Work order:
Exactly as written, return every line of the data below apart from the pictures.

[[ Supplied information open ]]

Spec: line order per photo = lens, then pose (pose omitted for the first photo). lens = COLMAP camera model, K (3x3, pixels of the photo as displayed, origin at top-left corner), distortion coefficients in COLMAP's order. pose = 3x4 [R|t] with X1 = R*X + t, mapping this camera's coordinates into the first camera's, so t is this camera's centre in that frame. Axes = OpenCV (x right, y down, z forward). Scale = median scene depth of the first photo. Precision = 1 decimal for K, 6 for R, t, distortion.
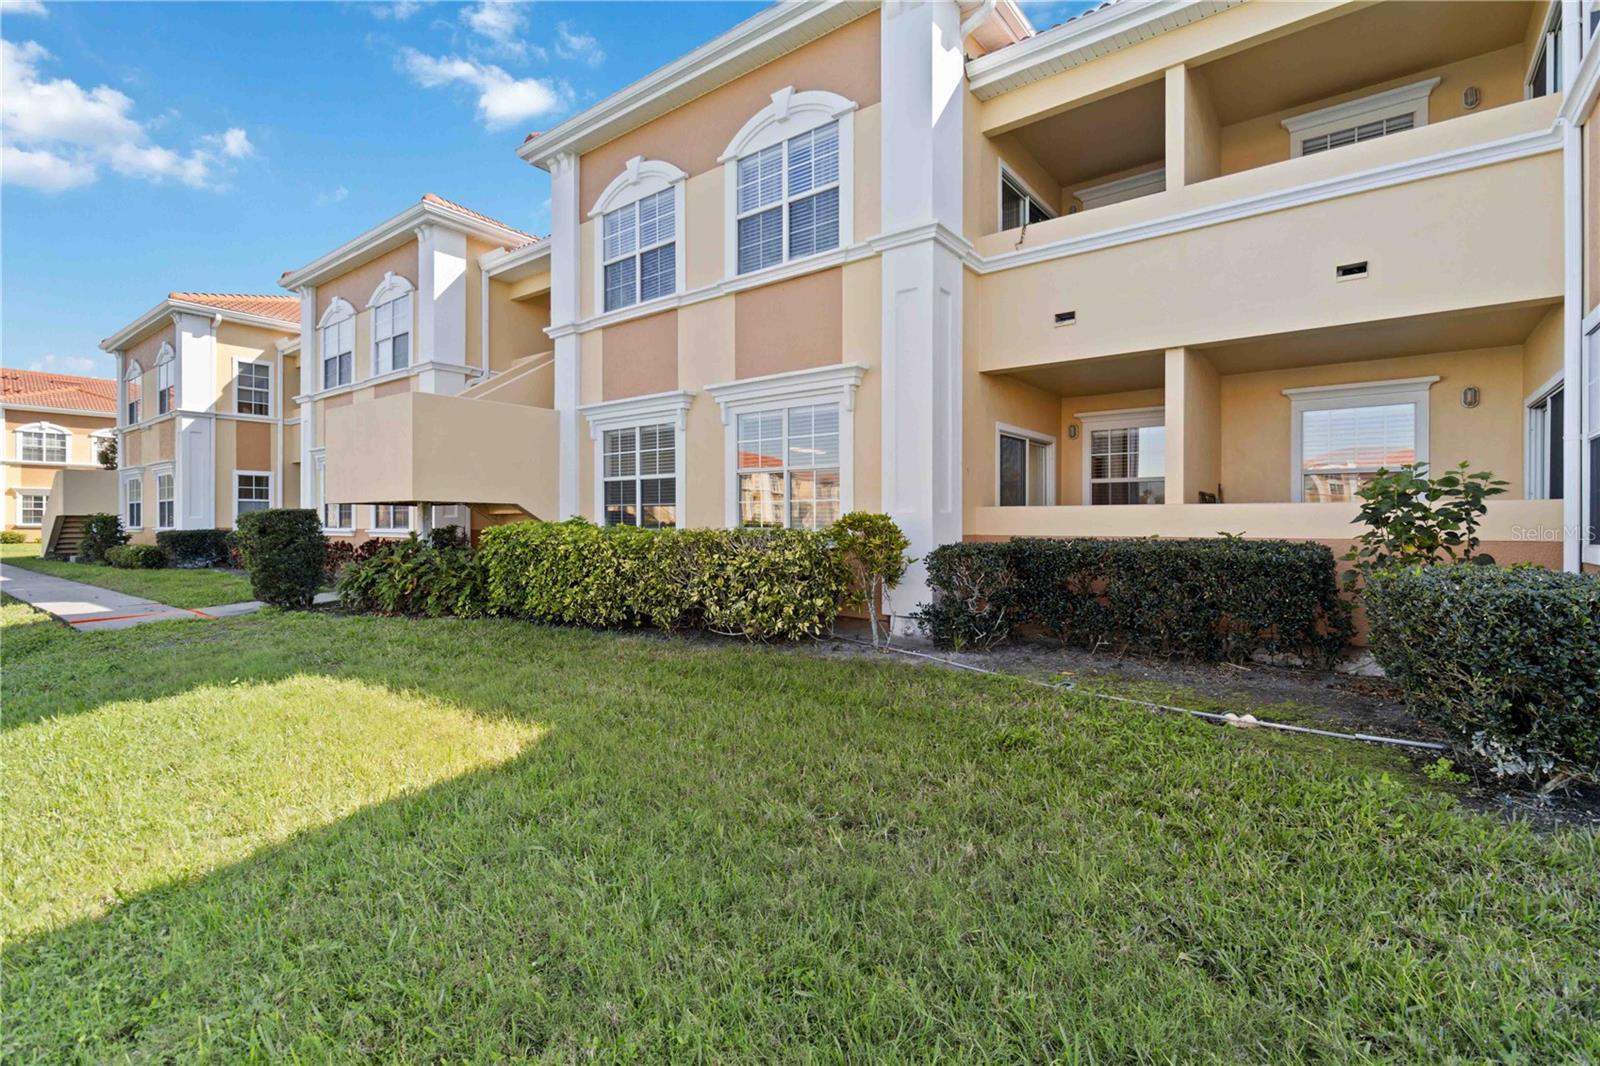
lens RADIAL K [[744.1, 0, 800.0], [0, 744.1, 533.0], [0, 0, 1]] dist [0.000821, 0.000431]
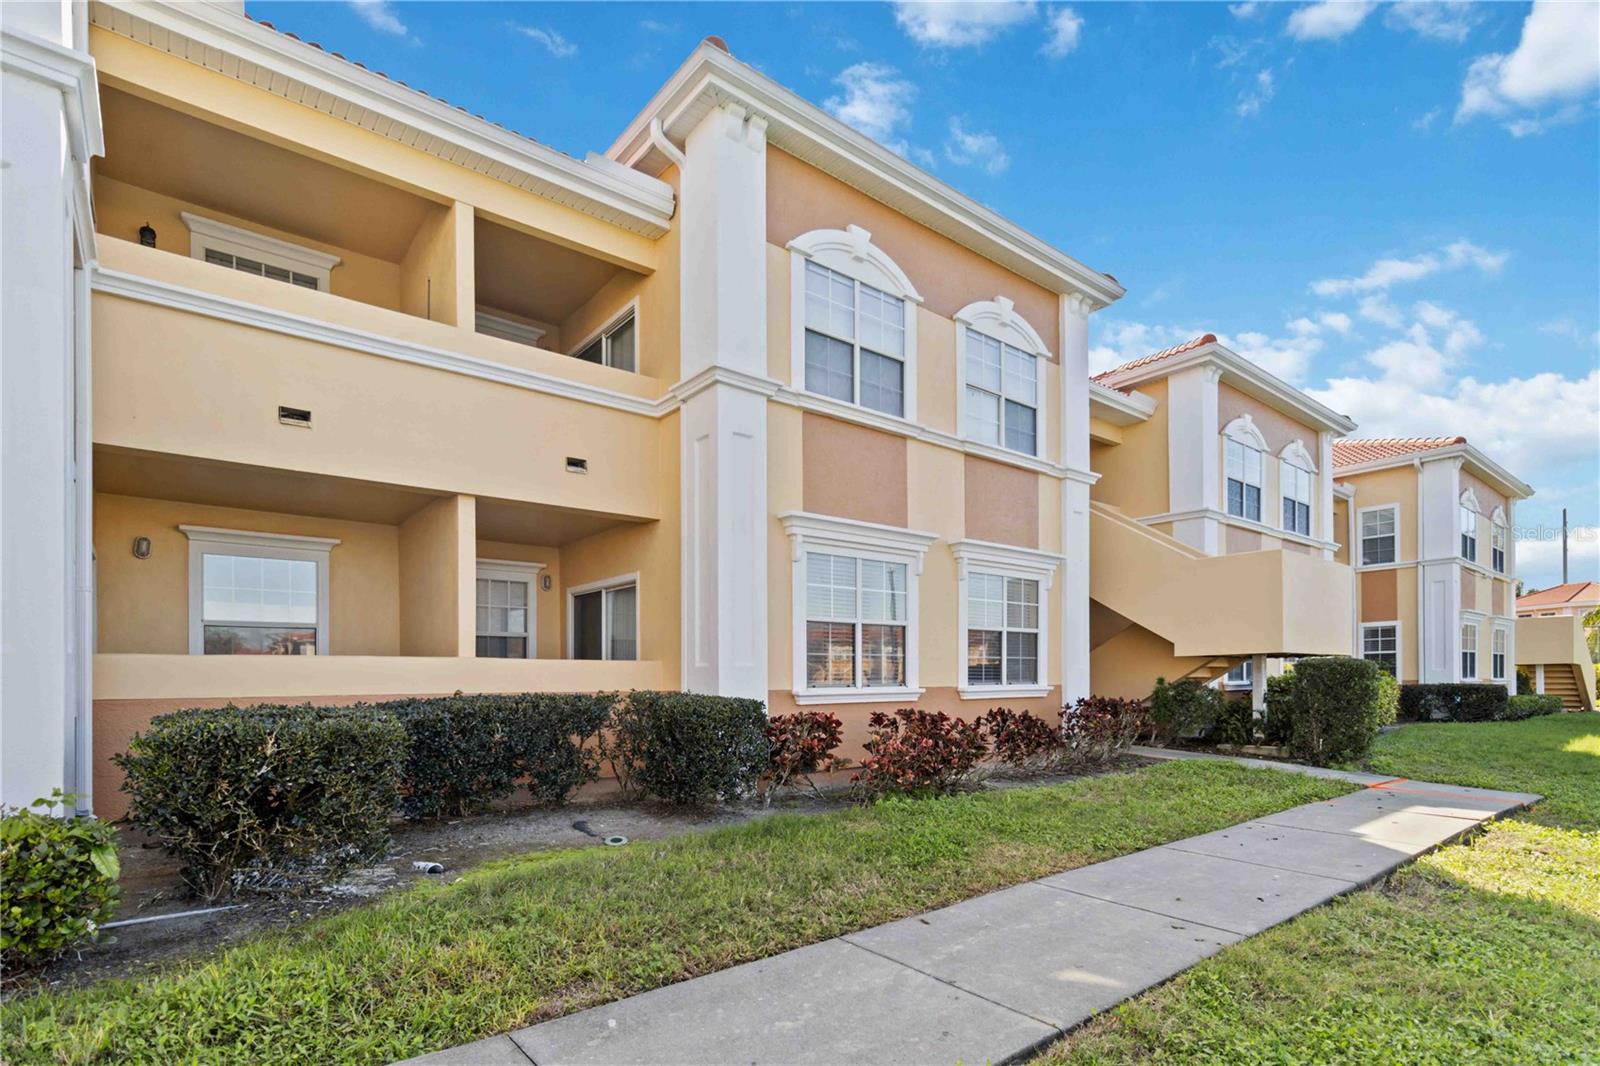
lens RADIAL K [[794.6, 0, 854.0], [0, 794.6, 681.2], [0, 0, 1]] dist [-0.002942, -0.000089]
pose [[0.192551, -0.005400, 0.981272, -0.489391], [0.017980, 0.999836, 0.001974, -0.004397], [-0.981122, 0.017263, 0.192616, 0.384876]]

[[ Supplied information closed ]]

Problem solution:
Spec: line order per photo = lens, then pose (pose omitted for the first photo). lens = COLMAP camera model, K (3x3, pixels of the photo as displayed, origin at top-left corner), distortion coefficients in COLMAP's order. pose = 3x4 [R|t] with X1 = R*X + t, mapping this camera's coordinates into the first camera's, so t is this camera's centre in that frame. Axes = OpenCV (x right, y down, z forward). Scale = median scene depth of the first photo. Precision = 1 decimal for K, 6 for R, t, distortion.
lens RADIAL K [[744.1, 0, 800.0], [0, 744.1, 533.0], [0, 0, 1]] dist [0.000821, 0.000431]
lens RADIAL K [[794.6, 0, 854.0], [0, 794.6, 681.2], [0, 0, 1]] dist [-0.002942, -0.000089]
pose [[0.192551, -0.005400, 0.981272, -0.489391], [0.017980, 0.999836, 0.001974, -0.004397], [-0.981122, 0.017263, 0.192616, 0.384876]]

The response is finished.